Just looked at your recipe LadyD and it is very like a cake I used to make called a wacky cake, you also mixed it all in one bowl, great for kids to do.

Have you tried cooking it in one tin? I have one large tin, which I cook it in and then cut it into layers, rather than 2 tins

K8Middleton Tue 21-May-13 23:04:40

Nigella recipes can be a bit unreliable. A Mary Berry or a Delia is pretty foolproof.

Have you checked your oven temp is accurate?
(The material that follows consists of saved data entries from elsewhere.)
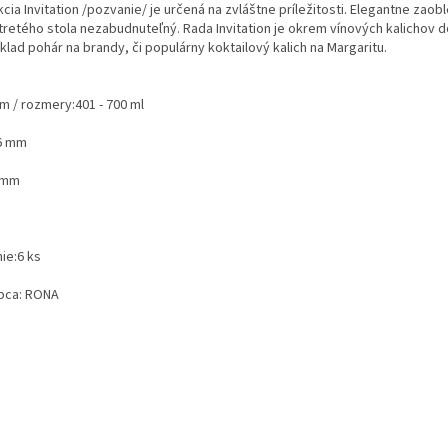
cia Invitation /pozvanie/ je určená na zvláštne príležitosti. Elegantne zaob
tretého stola nezabudnuteľný. Rada Invitation je okrem vínových kalichov 
klad pohár na brandy, či populárny koktailový kalich na Margaritu.
m / rozmery:
401 - 700 ml
6 mm
 mm
ie:
6 ks
bca:
RONA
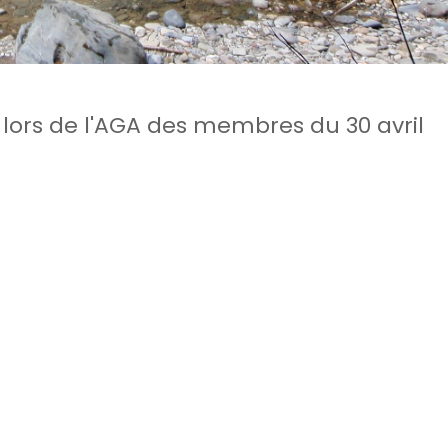
lors de l'AGA des membres du 30 avril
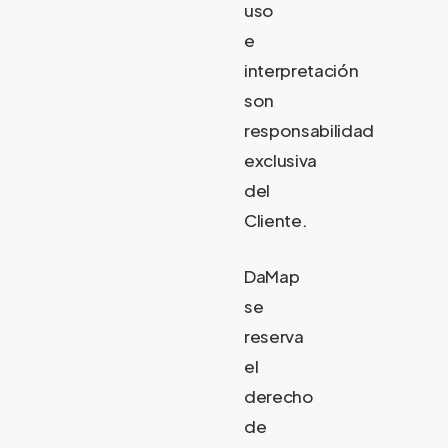
uso
e
interpretación
son
responsabilidad
exclusiva
del
Cliente.
DaMap
se
reserva
el
derecho
de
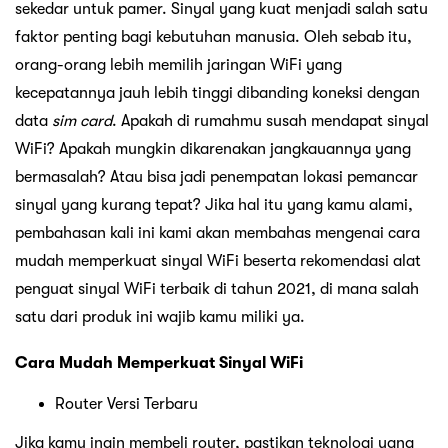
sekedar untuk pamer. Sinyal yang kuat menjadi salah satu
faktor penting bagi kebutuhan manusia. Oleh sebab itu,
orang-orang lebih memilih jaringan WiFi yang
kecepatannya jauh lebih tinggi dibanding koneksi dengan
data
sim card
. Apakah di rumahmu susah mendapat sinyal
WiFi? Apakah mungkin dikarenakan jangkauannya yang
bermasalah? Atau bisa jadi penempatan lokasi pemancar
sinyal yang kurang tepat? Jika hal itu yang kamu alami,
pembahasan kali ini kami akan membahas mengenai cara
mudah memperkuat sinyal WiFi beserta rekomendasi alat
penguat sinyal WiFi terbaik di tahun 2021, di mana salah
satu dari produk ini wajib kamu miliki ya.
Cara Mudah Memperkuat Sinyal WiFi
Router Versi Terbaru
Jika kamu ingin membeli router, pastikan teknologi yang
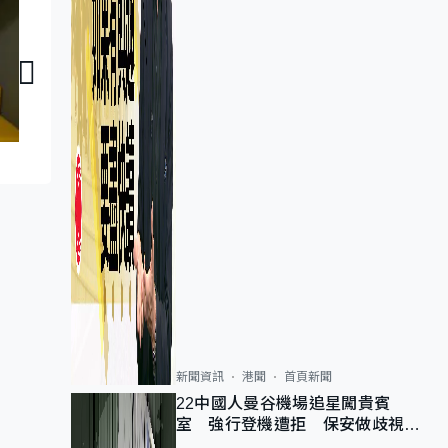
議員同你傾：謝偉銓
議員同你傾：鄧家
新聞資訊
港聞
首頁新聞
22中國人曼谷機場追星闖貴賓
室 強行登機遭拒 保安做歧視手
勢遭紀律處分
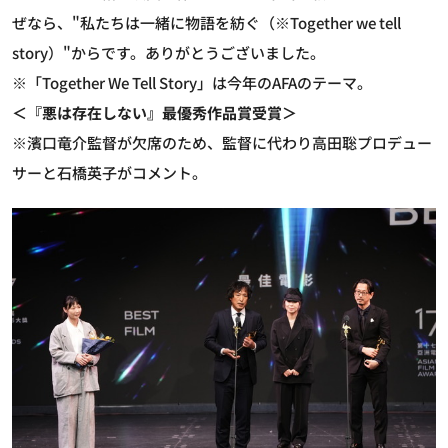
ぜなら、"私たちは一緒に物語を紡ぐ（※Together we tell
story）"からです。ありがとうございました。
※「Together We Tell Story」は今年のAFAのテーマ。
＜『悪は存在しない』最優秀作品賞受賞＞
※濱口竜介監督が欠席のため、監督に代わり高田聡プロデュー
サーと石橋英子がコメント。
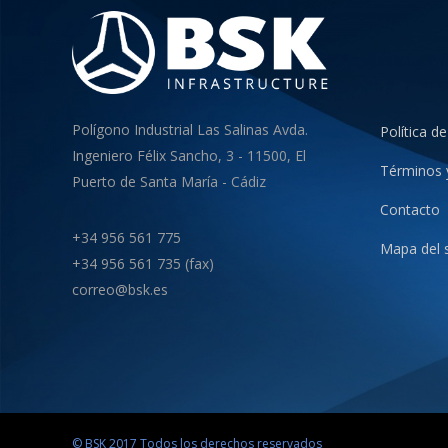
Polígono Industrial Las Salinas Avda.
Política de
Ingeniero Félix Sancho, 3 - 11500, El
Términos 
Puerto de Santa María - Cádiz
Contacto
+34 956 561 775
Mapa del s
+34 956 561 735 (fax)
correo@bsk.es
© BSK 2017 Todos los derechos reservados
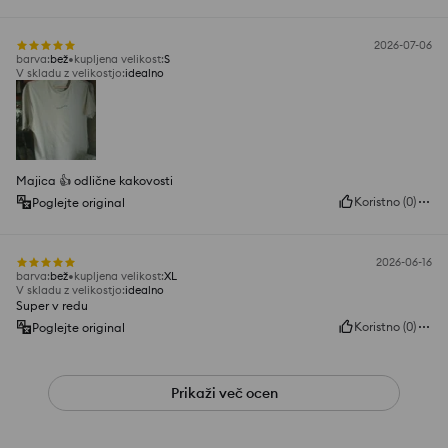
2026-07-06
barva
:
bež
kupljena velikost
:
S
V skladu z velikostjo
:
idealno
Majica 👍️ odlične kakovosti
Koristno
(
0
)
Poglejte original
2026-06-16
barva
:
bež
kupljena velikost
:
XL
V skladu z velikostjo
:
idealno
Super v redu
Koristno
(
0
)
Poglejte original
Prikaži več ocen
Mine was between 10-20 degrees over what the dial said shock I got an in oven thermometer and now I rarely never have a baking flop.

LadyDamerel Tue 21-May-13 23:13:03

I have, Steppemum, but my oven is a bit fierce so the outside tends to be a bit charred by the time the centre is cooked if I do it in one tin.

WestYorkshireGirl, sorry for the slight hijack, let us know how you get on!

dearcathyandclare Tue 21-May-13 23:15:36

I love a baking thread like this!
These are my top tips:
Make sure your eggs and butter are room temperature before you start, then weigh your eggs and use exactly the same quantities for butter, sugar and flour
I prefer an all in one recipe where you measure all the ingredients, with half a teaspoon of baking powder but be sure to add the eggs last as the liquid will activate the baking powder, then mix with an electric mixer until combined and smooth, but not for more than 2 mins max otherwise the protein in the flour will start to 'stretch' too much and the final result will be less spongey.
If you want to be traditional cream the butter and sugar together with a electric mixer or wooden spoon until incredibly pale, then add beaten eggs a spoonful at a time until very fluffy and sieve the flour in and with a large metal spoon fold in the flour, making a figure of 8 shape as you go.
Get the mixture into a pre heated oven asap.
When the cake is ready you should be able to touch the surface swiftly with your finger tip and it should spring back. Watch youdont burn yourself though!

CalamityKate Wed 22-May-13 10:24:02

My cakes never rise like my mums did sad

Her vicky sponges were legendary. Inches thick and so moist that they sort of made a faint squishy noise when you squeezed them. Sigh.